§ **What the task requires**
Images should be left out, and everything else in the listing reproduced exactly.

§ **Data for review**
■ ■ ■ ■ ■ ■ ■

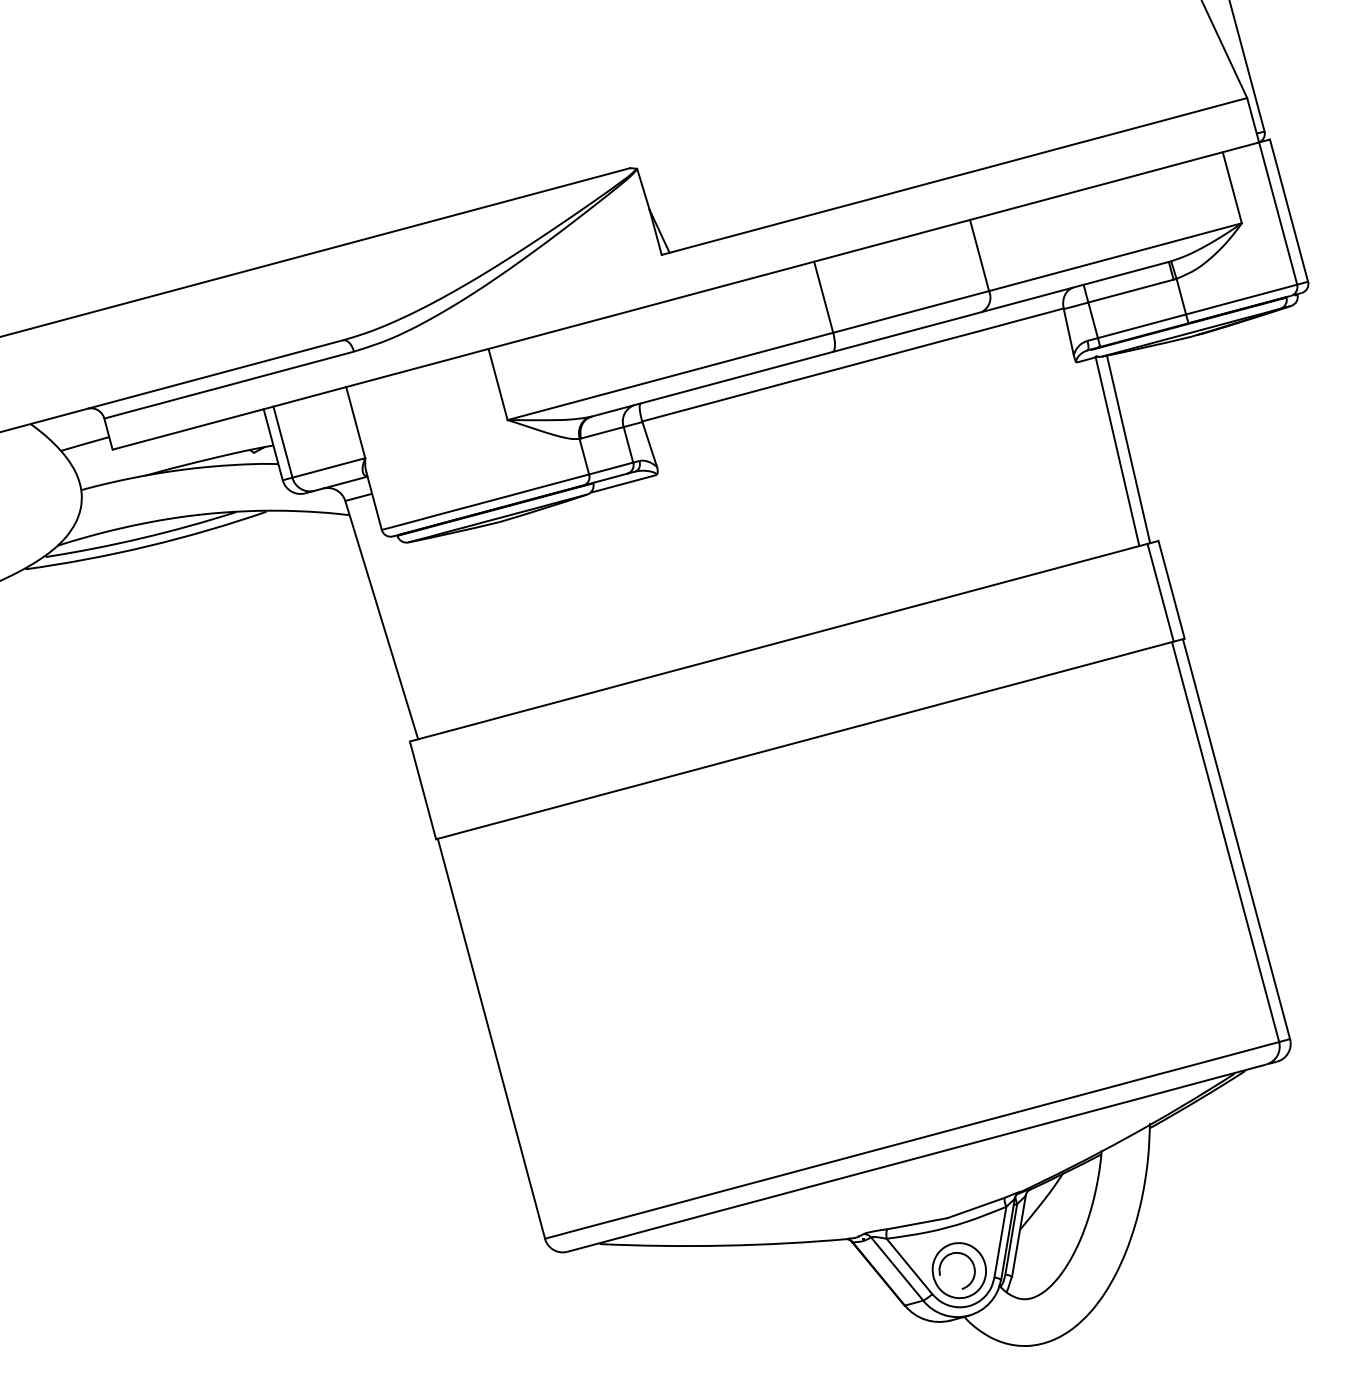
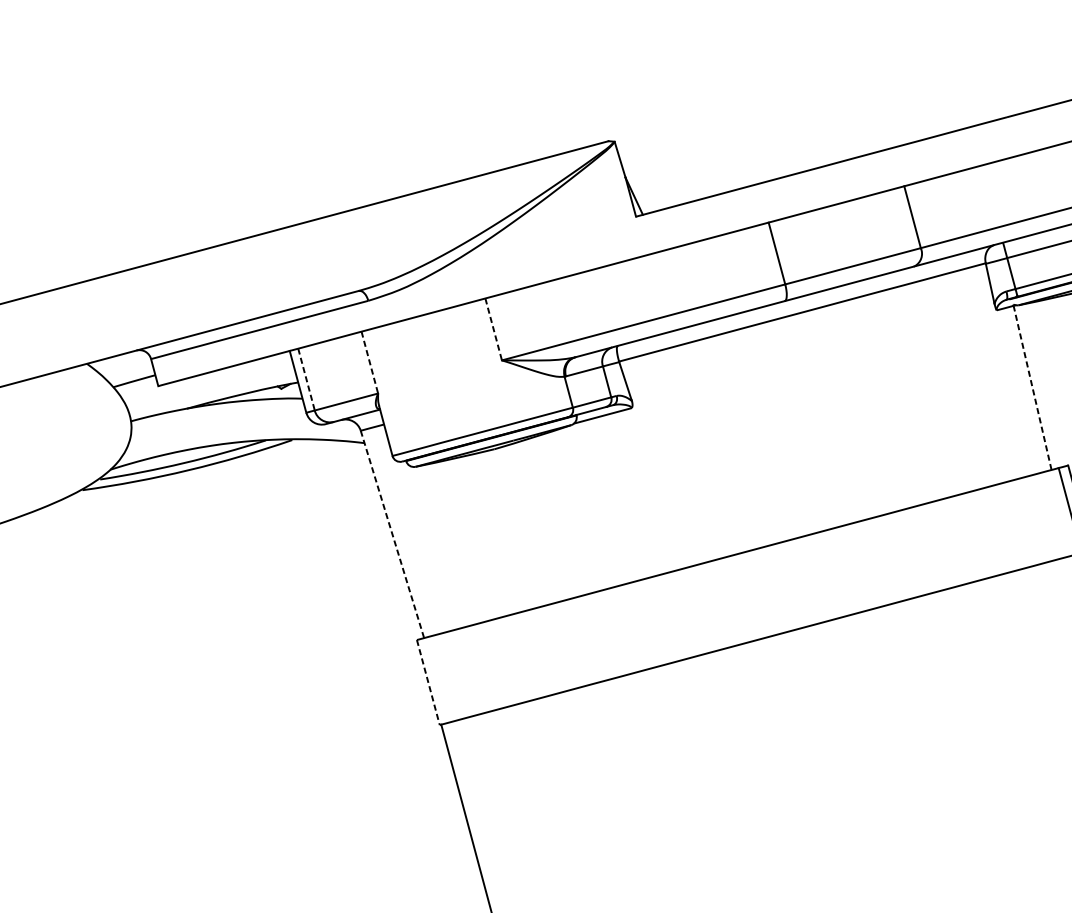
line: (498, 384) -> (494, 329), solid -> dashed
line: (355, 422) -> (369, 362), solid -> dashed
line: (282, 442) -> (306, 379), solid -> dashed
line: (1128, 449) -> (1042, 385), removed
line: (1117, 451) -> (1032, 387), solid -> dashed
line: (381, 620) -> (392, 534), solid -> dashed
line: (423, 790) -> (428, 682), solid -> dashed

■ ■ ■ ■ ■ ■ ■

§ **Expected answer**
line: (498, 384) -> (494, 329), solid -> dashed
line: (355, 422) -> (369, 362), solid -> dashed
line: (282, 442) -> (306, 379), solid -> dashed
line: (1128, 449) -> (1042, 385), removed
line: (1117, 451) -> (1032, 387), solid -> dashed
line: (381, 620) -> (392, 534), solid -> dashed
line: (423, 790) -> (428, 682), solid -> dashed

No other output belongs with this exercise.